**PROBLEM DESCRIPTION**
In the records below, set out the lines from the one containing "Please take a look at the ammeter" through the one containing "Response: 1.3 kA" as a numbered list, skipping any blank lines. Leave the pictures out of your answer.

**EXCERPTED RECORDS**
------------------------------------------------

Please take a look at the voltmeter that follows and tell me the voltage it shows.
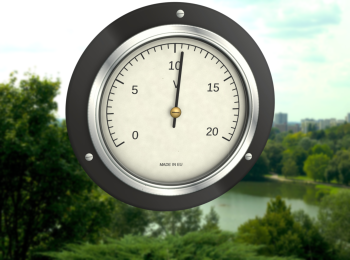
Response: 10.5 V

------------------------------------------------

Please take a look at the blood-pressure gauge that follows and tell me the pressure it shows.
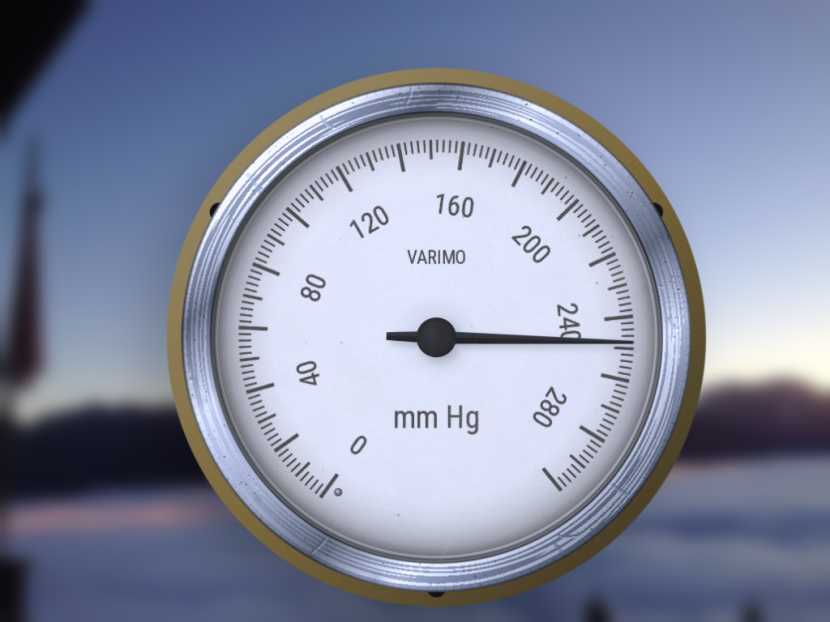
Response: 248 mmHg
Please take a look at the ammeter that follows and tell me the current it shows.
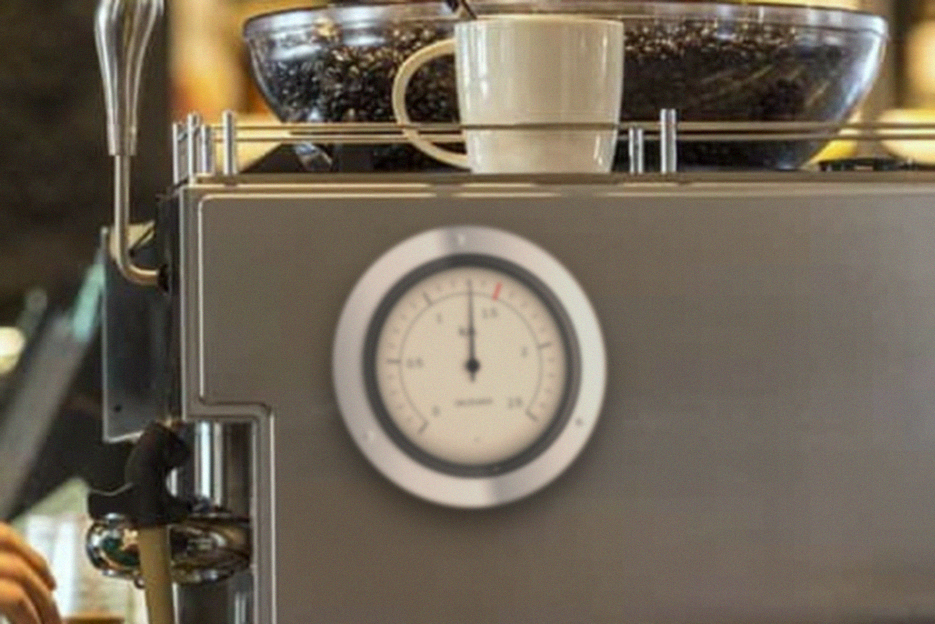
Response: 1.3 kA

------------------------------------------------

**ANSWER BELOW**
1. Please take a look at the ammeter that follows and tell me the current it shows.
2. Response: 1.3 kA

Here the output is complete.